Loeb & Loeb is pleased to announce that the firm secured an appellate victory on behalf of the California State Lands Commission and the State of California in the case Venoco, LLC, v. State of California and California Lands Commission, a long-running dispute in which the Venoco Liquidating Trust alleged that the California State Lands Commission and the State of California undertook an unlawful taking of the trust’s property.
In the underlying case in the U.S. Bankruptcy Court of the District of Delaware, the plaintiff, trustee of the Venoco Liquidating Trust, sought $161 million for the alleged unlawful use of trust property by the California State Lands Commission, who was using the property for the sole purpose of decommissioning connected oil and gas wells previously operated by the liquidating debtor, Venoco. Under the plaintiff’s theory of the case, the State Lands Commission’s use of trust property was a taking of private property without just compensation. The State Lands Commission’s position, endorsed by the court, was that the use of the property was necessary to protect the neighboring communities along the Santa Barbara Coast from a potential release of Hydrogen Sulfide gas, which can quickly become hazardous, or even lethal, to humans, protected habitats and marine life.
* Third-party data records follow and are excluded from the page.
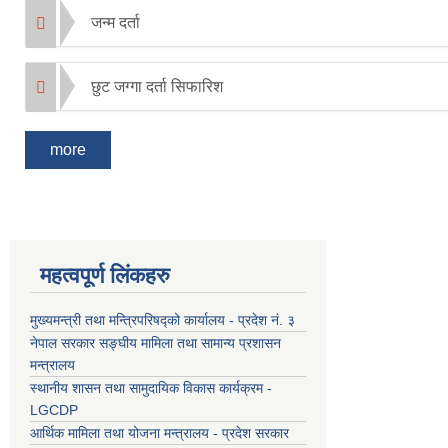
जन्म दर्ता
छुट जग्गा दर्ता सिफारिश
more
महत्वपूर्ण लिंकहरु
मुख्यमन्त्री तथा मन्त्रिपरिषद्को कार्यालय - प्रदेश नं. ३
नेपाल सरकार सङ्घीय मामिला तथा सामान्य प्रशासन
मन्त्रालय
स्थानीय शासन तथा सामुदायिक विकास कार्यक्रम -
LGCDP
आर्थिक मामिला तथा योजना मन्त्रालय - प्रदेश सरकार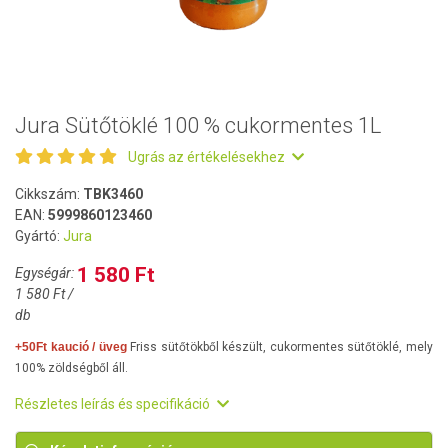
Jura Sütőtöklé 100 % cukormentes 1L
Ugrás az értékelésekhez
Cikkszám:
TBK3460
EAN:
5999860123460
Gyártó:
Jura
1 580 Ft
Egységár:
1 580 Ft /
db
+50Ft kaució / üveg
Friss sütőtökből készült, cukormentes sütőtöklé, mely
100% zöldségből áll.
Részletes leírás és specifikáció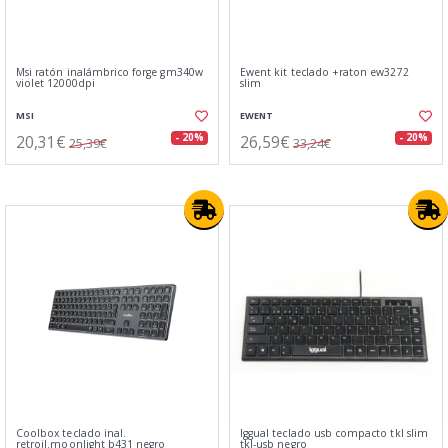
Msi ratón inalámbrico forge gm340w
Ewent kit teclado +raton ew3272
violet 12000dpi
slim
MSI
EWENT
20,31€
26,59€
- 20%
- 20%
25,39€
33,24€
Coolbox teclado inal.
Iggual teclado usb compacto tkl slim
retroil.moonlight b431 negro
tkl-usb negro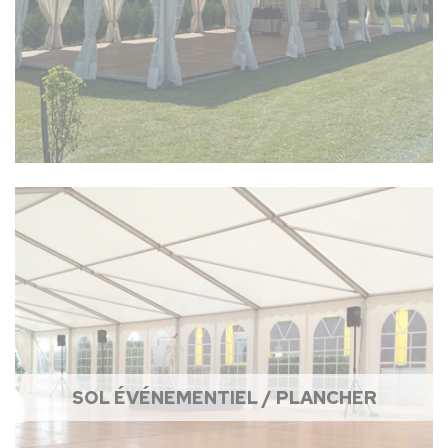
SOL ÉVÉNEMENTIEL / PLANCHER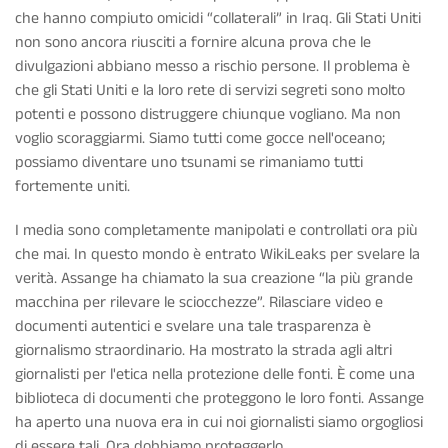
che hanno compiuto omicidi “collaterali” in Iraq. Gli Stati Uniti
non sono ancora riusciti a fornire alcuna prova che le
divulgazioni abbiano messo a rischio persone. Il problema è
che gli Stati Uniti e la loro rete di servizi segreti sono molto
potenti e possono distruggere chiunque vogliano. Ma non
voglio scoraggiarmi. Siamo tutti come gocce nell'oceano;
possiamo diventare uno tsunami se rimaniamo tutti
fortemente uniti.
I media sono completamente manipolati e controllati ora più
che mai. In questo mondo è entrato WikiLeaks per svelare la
verità. Assange ha chiamato la sua creazione “la più grande
macchina per rilevare le sciocchezze”. Rilasciare video e
documenti autentici e svelare una tale trasparenza è
giornalismo straordinario. Ha mostrato la strada agli altri
giornalisti per l'etica nella protezione delle fonti. È come una
biblioteca di documenti che proteggono le loro fonti. Assange
ha aperto una nuova era in cui noi giornalisti siamo orgogliosi
di essere tali. Ora dobbiamo proteggerlo.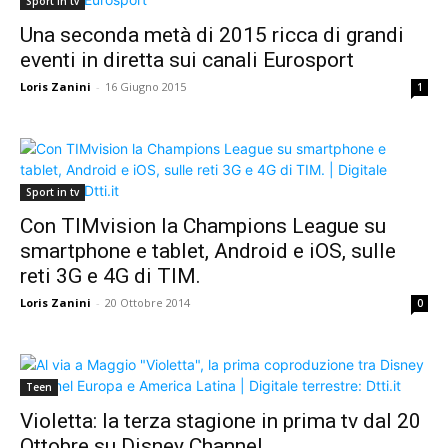
Sport in tv
Una seconda metà di 2015 ricca di grandi
eventi in diretta sui canali Eurosport
Loris Zanini
-
16 Giugno 2015
1
Sport in tv
Con TIMvision la Champions League su
smartphone e tablet, Android e iOS, sulle
reti 3G e 4G di TIM.
Loris Zanini
-
20 Ottobre 2014
0
Teen
Violetta: la terza stagione in prima tv dal 20
Ottobre su Disney Channel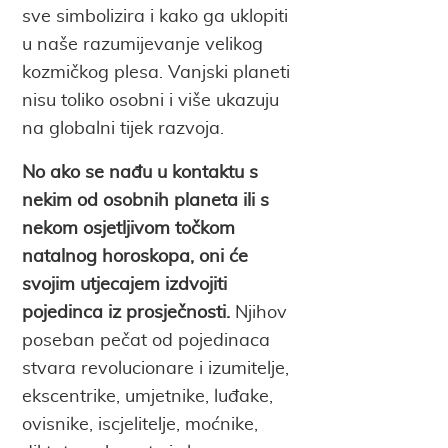
sve simbolizira i kako ga uklopiti
u naše razumijevanje velikog
kozmičkog plesa. Vanjski planeti
nisu toliko osobni i više ukazuju
na globalni tijek razvoja.
No ako se nađu u kontaktu s
nekim od osobnih planeta ili s
nekom osjetljivom točkom
natalnog horoskopa, oni će
svojim utjecajem izdvojiti
pojedinca iz prosječnosti.
Njihov
poseban pečat od pojedinaca
stvara revolucionare i izumitelje,
ekscentrike, umjetnike, luđake,
ovisnike, iscjelitelje, moćnike,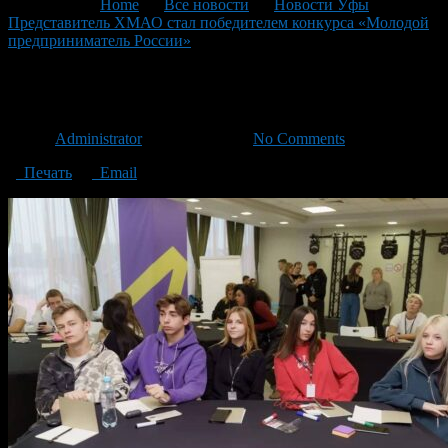
You are here:
Home
>
Все новости
>
Новости Уфы
>
Представитель ХМАО стал победителем конкурса «Молодой
предприниматель России»
>
IMG_3151
IMG_3151
Автор
Administrator
/ 29.11.2023 /
No Comments
Печать
Email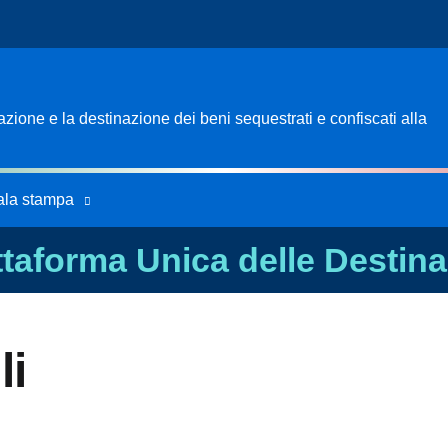
ione e la destinazione dei beni sequestrati e confiscati alla
ala stampa
ttaforma Unica delle Destina
li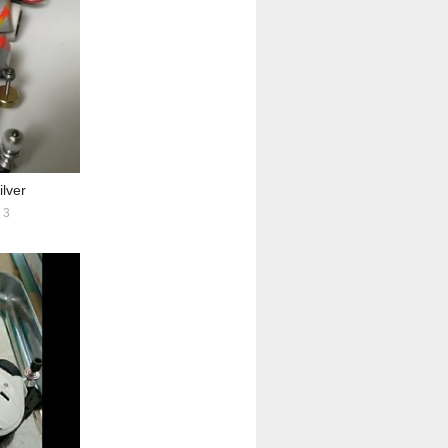
ver
3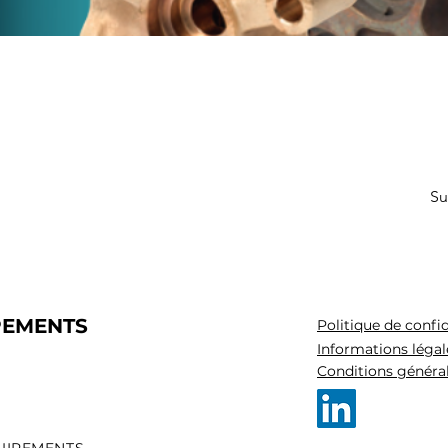
Su
PEMENTS
Politique de confid
Informations légal
Conditions généra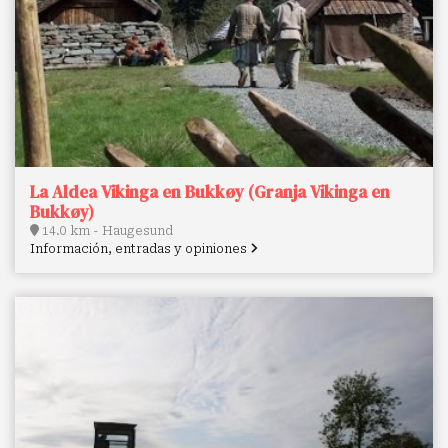
La Aldea Vikinga en Bukkøy (Granja Vikinga en
Bukkøy)
14.0 km - Haugesund
Información, entradas y opiniones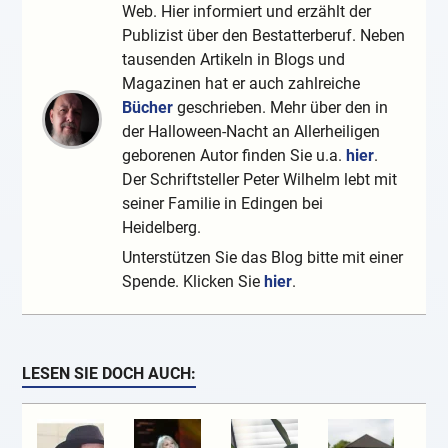
Web. Hier informiert und erzählt der
Publizist über den Bestatterberuf. Neben
tausenden Artikeln in Blogs und
Magazinen hat er auch zahlreiche
Bücher
geschrieben. Mehr über den in
der Halloween-Nacht an Allerheiligen
geborenen Autor finden Sie u.a.
hier
.
Der Schriftsteller Peter Wilhelm lebt mit
seiner Familie in Edingen bei
Heidelberg.
Unterstützen Sie das Blog bitte mit einer
Spende. Klicken Sie
hier
.
LESEN SIE DOCH AUCH: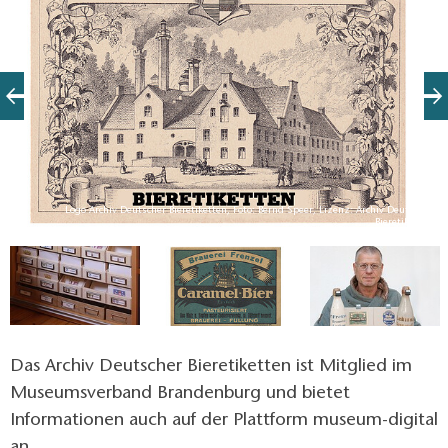
Logo Archiv Deutscher Bieretiketten, Foto: Bernd Speer, Lizenz: Archiv Deutscher
Bieretiketten
en
Das Archiv Deutscher Bieretiketten ist Mitglied im
Museumsverband Brandenburg und bietet
Informationen auch auf der Plattform museum-digital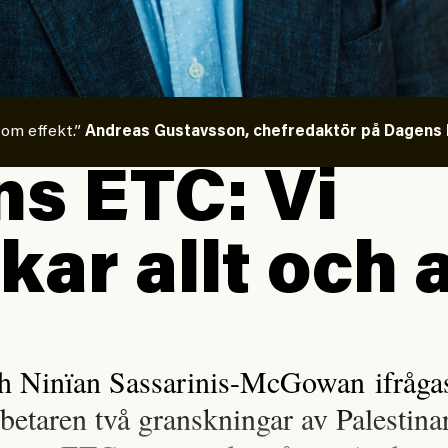
 om effekt.”
Andreas Gustavsson, chefredaktör på Dagens E
s ETC: Vi
kar allt och a
h Ninïan Sassarinis-McGowan ifrågasa
rbetaren två granskningar av Palestina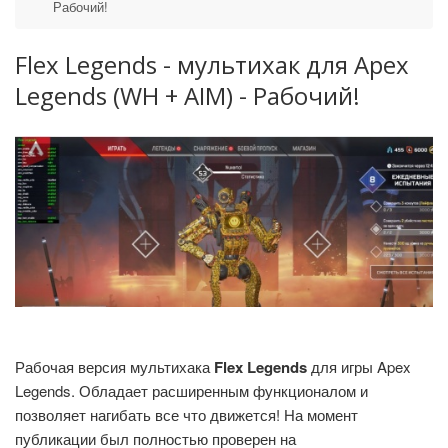
Рабочий!
Flex Legends - мультихак для Apex
Legends (WH + AIM) - Рабочий!
Рабочая версия мультихака
Flex Legends
для игры Apex
Legends. Обладает расширенным функционалом и
позволяет нагибать все что движется! На момент
публикации был полностью проверен на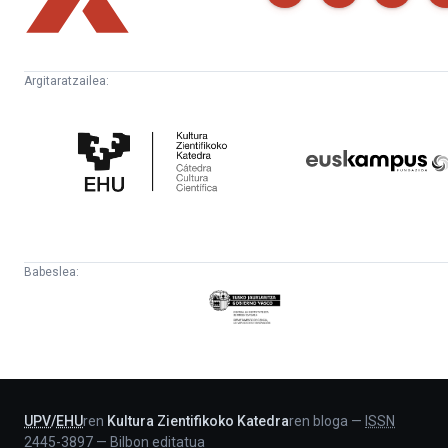
Argitaratzailea:
Kultura
Euskampus
Zientifikoko
Fundazioa
Katedra
Babeslea:
Eusko
Jaurlaritza
-
Lehendakaritza
UPV
/
EHU
ren
Kultura Zientifikoko Katedra
ren bloga
—
ISSN
2445-3897
—
Bilbon editatua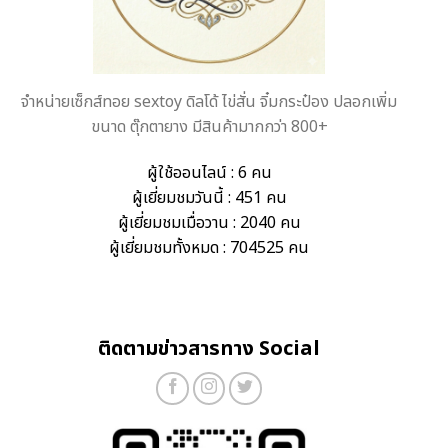
จำหน่ายเซ็กส์ทอย sextoy ดิลโด้ ไข่สั่น จิ๋มกระป๋อง ปลอกเพิ่ม
ขนาด ตุ๊กตายาง มีสินค้ามากกว่า 800+
ผู้ใช้ออนไลน์ : 6 คน
ผู้เยี่ยมชมวันนี้ : 451 คน
ผู้เยี่ยมชมเมื่อวาน : 2040 คน
ผู้เยี่ยมชมทั้งหมด : 704525 คน
ติดตามข่าวสารทาง Social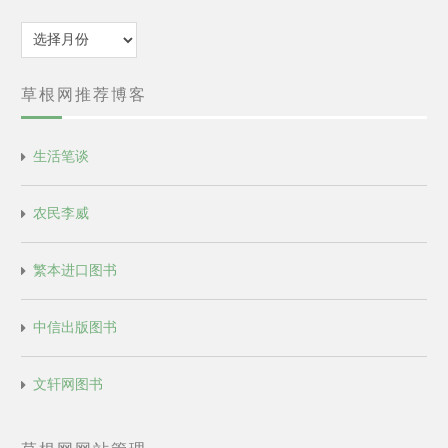
归
档
草根网推荐博客
生活笔谈
农民李威
繁本进口图书
中信出版图书
文轩网图书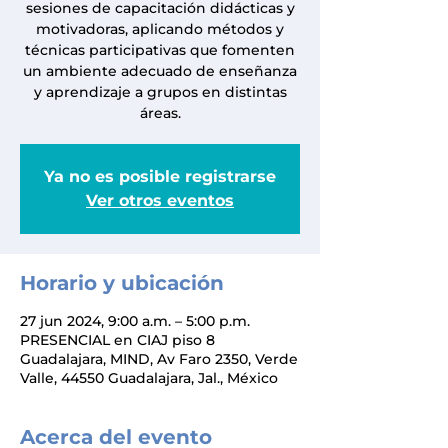
sesiones de capacitación didácticas y
motivadoras, aplicando métodos y
técnicas participativas que fomenten
un ambiente adecuado de enseñanza
y aprendizaje a grupos en distintas
áreas.
Ya no es posible registrarse
Ver otros eventos
Horario y ubicación
27 jun 2024, 9:00 a.m. – 5:00 p.m.
PRESENCIAL en CIAJ piso 8
Guadalajara, MIND, Av Faro 2350, Verde
Valle, 44550 Guadalajara, Jal., México
Acerca del evento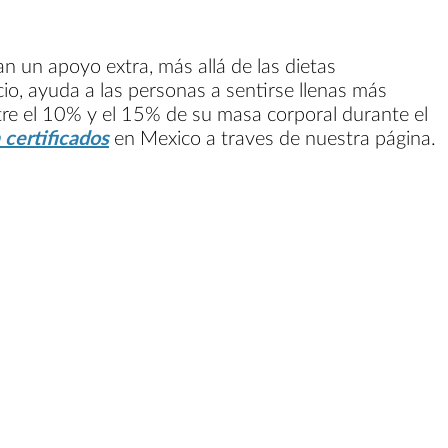
n un apoyo extra, más allá de las dietas
io, ayuda a las personas a sentirse llenas más
ntre el 10% y el 15% de su masa corporal durante el
a certificados
en Mexico a traves de nuestra página.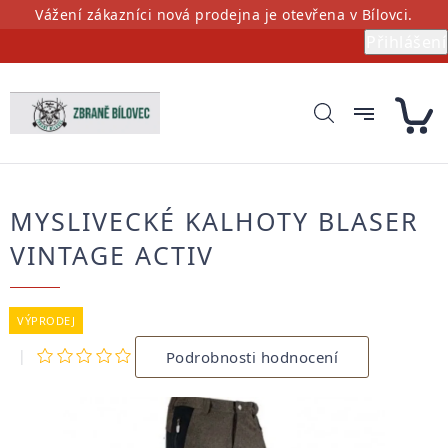
Přejít
Vážení zákazníci nová prodejna je otevřena v Bílovci.
na
Přihlášení
obsah
MYSLIVECKÉ KALHOTY BLASER
VINTAGE ACTIV
VÝPRODEJ
Průměrné
Podrobnosti hodnocení
hodnocení
produktu
je
0,0
z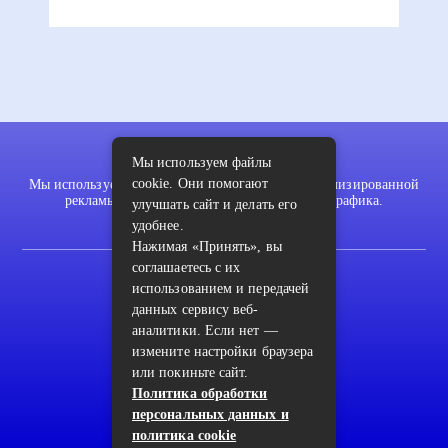
Мы используем файлы
cookie. Они помогают
Мы используем файлы cookie для показа персонализированной
рекламы и/или контента и анализа нашего трафика.
улучшать сайт и делать его
удобнее.
Нажимая «Принять», вы
соглашаетесь с их
2022 © pykodelki.ru
использованием и передачей
Карта сайта
данных сервису веб-
аналитики. Если нет —
Контакты
измените настройки браузера
или покиньте сайт.
Пользовательское соглашение
Политика обработки
Архив
персональных данных и
политика cookie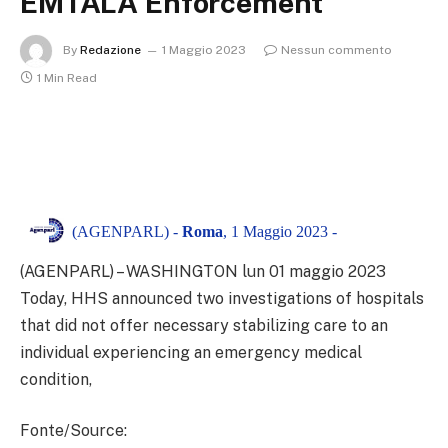
EMTALA Enforcement
By
Redazione
1 Maggio 2023
Nessun commento
1 Min Read
(AGENPARL) -
Roma
, 1 Maggio 2023 -
(AGENPARL) – WASHINGTON lun 01 maggio 2023
Today, HHS announced two investigations of hospitals
that did not offer necessary stabilizing care to an
individual experiencing an emergency medical
condition,
Fonte/Source: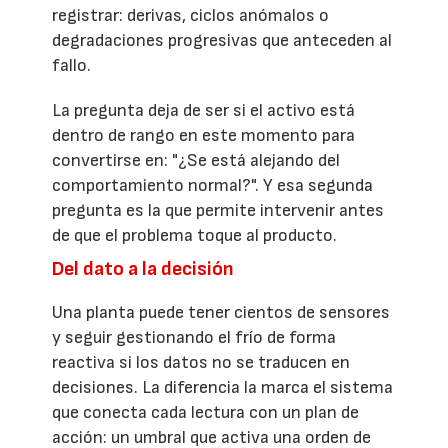
registrar: derivas, ciclos anómalos o
degradaciones progresivas que anteceden al
fallo.
La pregunta deja de ser si el activo está
dentro de rango en este momento para
convertirse en: "¿Se está alejando del
comportamiento normal?". Y esa segunda
pregunta es la que permite intervenir antes
de que el problema toque al producto.
Del dato a la decisión
Una planta puede tener cientos de sensores
y seguir gestionando el frío de forma
reactiva si los datos no se traducen en
decisiones. La diferencia la marca el sistema
que conecta cada lectura con un plan de
acción: un umbral que activa una orden de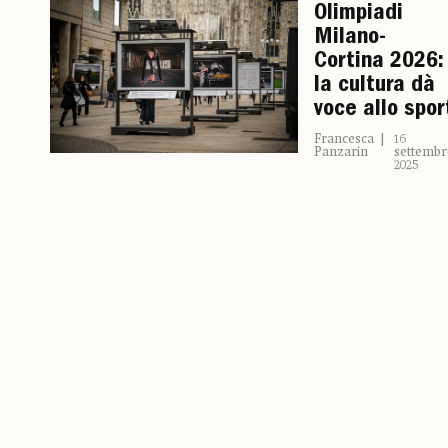
Olimpiadi
Milano-
Cortina 2026:
la cultura dà
voce allo spor
Francesca
16
Panzarin
settembr
2025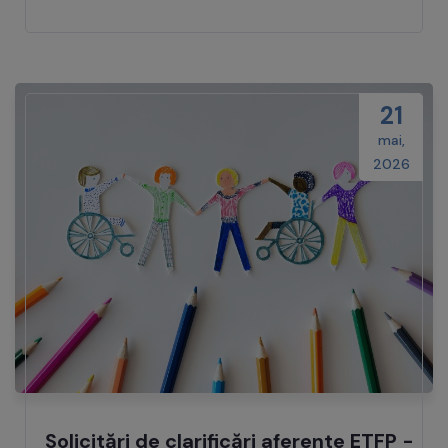
21
mai,
2026
Solicitări de clarificări aferente ETFP -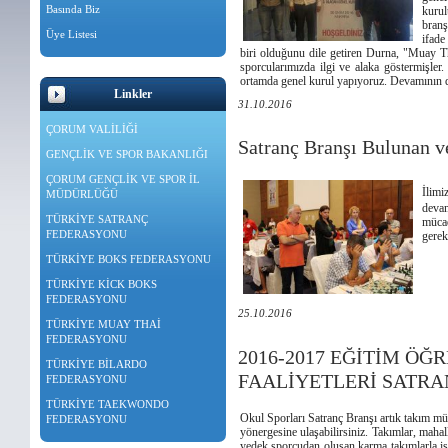
Basında Biz
kurul
bran
Üye Listesi
ifade
biri olduğunu dile getiren Durna, "Muay Th
sporcularımızda ilgi ve alaka göstermişle
ortamda genel kurul yapıyoruz. Devamının d
Linkler
31.10.2016
ÇORUM VALİLİĞİ
Satranç Branşı Bulunan ve
GENÇLİK VE SPOR BAKANLIĞI
ÇORUM GENÇLİK VE SPOR İL
İlimi
MÜDÜRLÜĞÜ
devam
TÜRKİYE SATRANÇ
mücad
FEDERASYONU
gerek
TÜRKİYE BOKS FEDERASYONU
TÜRKİYE KİCK BOKS
FEDERASYONU
25.10.2016
TÜRKİYE MUAY THAİ
FEDERASYONU
2016-2017 EĞİTİM ÖĞ
TÜRKİYE BİLARDO
FAALİYETLERİ SATRA
FEDERASYONU
TÜRKİYE TAEKWONDO
Okul Sporları Satranç Branşı artık takım mü
FEDERASYONU
yönergesine ulaşabilirsiniz. Takımlar, mahall
yedek sporcudan oluşan karma takımlarla işt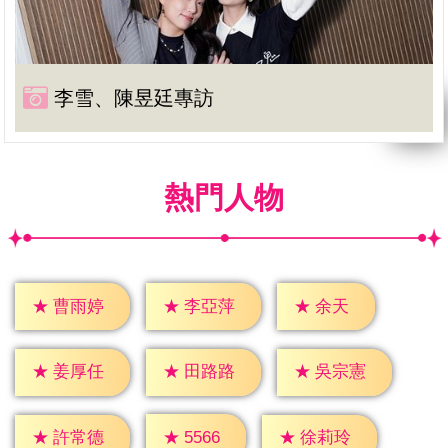
李雪、陳昱廷專訪
熱門人物
★
余天
★
曹雨婷
★
李亞萍
★
姜厚任
★
田路路
★
吳宗憲
★
5566
★
許常德
★
徐莉玲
After a five-day bench trial in 2022, Judge John Dorsey issued a complete defense verdict for the State of California and the California State Lands Commission. Specifically, he ruled that the State Lands Commission’s actions were a reasonable exercise of its police power and not a taking in violation of the Fifth Amendment to the U.S. Constitution or the Constitution of the State of California. As a result of the decision, he awarded no damages.
Venoco appealed the decision to the U.S. District Court for the District of Delaware, arguing that the State Lands Commission’s police power exception, which allows the Commission to take possession of property, is only applicable in an “emergency” where there is an imminent threat of harm to the public, and that the lower court was incorrect in concluding such an “emergency” existed. The Court disagreed, and in an opinion issued in December 2023, affirmed the Bankruptcy Court’s decision, agreeing with that Court’s finding that “Venoco created an emergency when it threatened to leave unmanned a facility that required constant monitoring to ensure public safety emergency.”
The case has major implications for governmental entities faced with environmental remediation, particularly from bankrupt entities unable to complete the remediation themselves. The case clarifies the circumstances under which governmental entities can assert emergency circumstances and clarifies that such an emergency need not be “active and ongoing” and instead can extend to “potentially hazardous situation(s).” It also further clarifies that a governmental entity does not waive its police powers if it previously attempted to reach settlement with a private entity.
The Loeb & Loeb trial team included Litigation partners Marc Cohen, Steven Rosenthal and John D. Taliaferro; Litigation senior counsel Alicia Clough; and Litigation associate Alex Loh. For their work on the underlying litigation, the Loeb litigation team earned a spot as a “Litigator of the Week” runner-up by The American Lawyer Litigation Daily for the week of August 22, 2022.